:: The task ::
Beginning with the line that has "[552,427,590,441] (1 bit)", please write out the remaining lines of the material exactly, the last one included.

▬▬▬

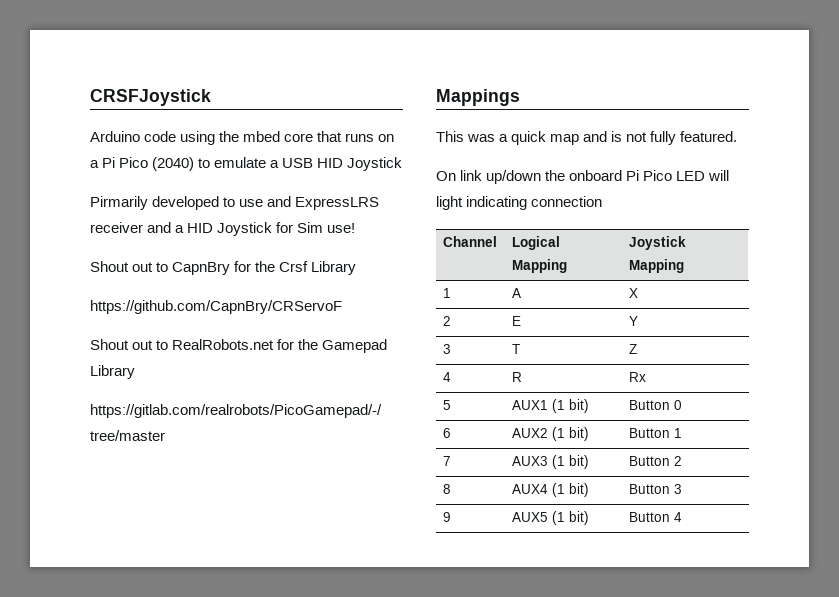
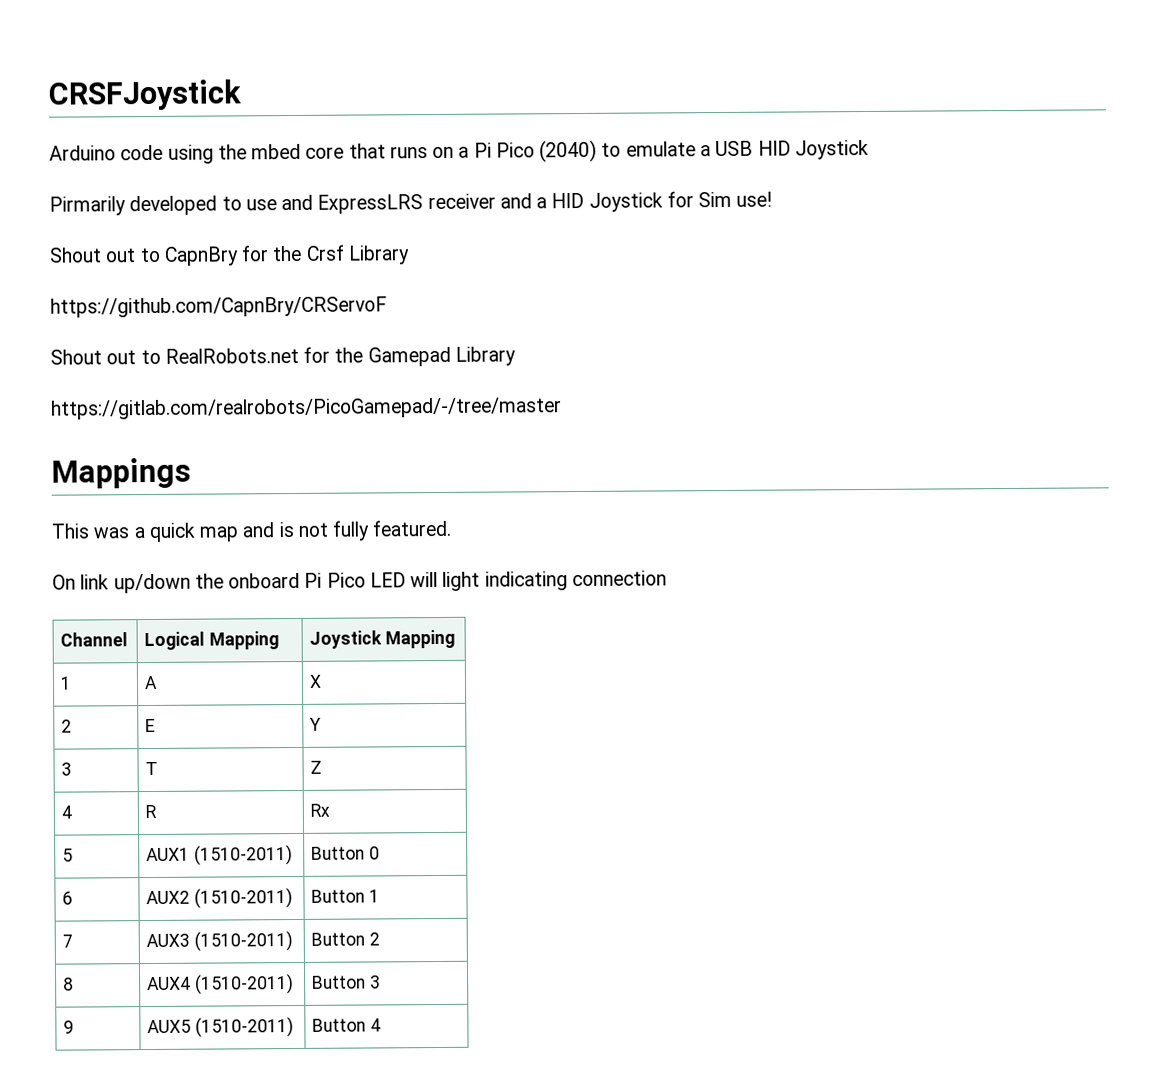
[552,399,590,413] (1 bit) -> [193,845,293,866] (1510-2011)
[552,427,590,441] (1 bit) -> [193,888,293,909] (1510-2011)
[552,455,590,469] (1 bit) -> [193,931,293,952] (1510-2011)
[552,483,590,497] (1 bit) -> [194,974,294,995] (1510-2011)
[552,511,590,525] (1 bit) -> [194,1017,294,1038] (1510-2011)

▬▬▬

:: Solution for this problem ::
[552,427,590,441] (1 bit) -> [193,888,293,909] (1510-2011)
[552,455,590,469] (1 bit) -> [193,931,293,952] (1510-2011)
[552,483,590,497] (1 bit) -> [194,974,294,995] (1510-2011)
[552,511,590,525] (1 bit) -> [194,1017,294,1038] (1510-2011)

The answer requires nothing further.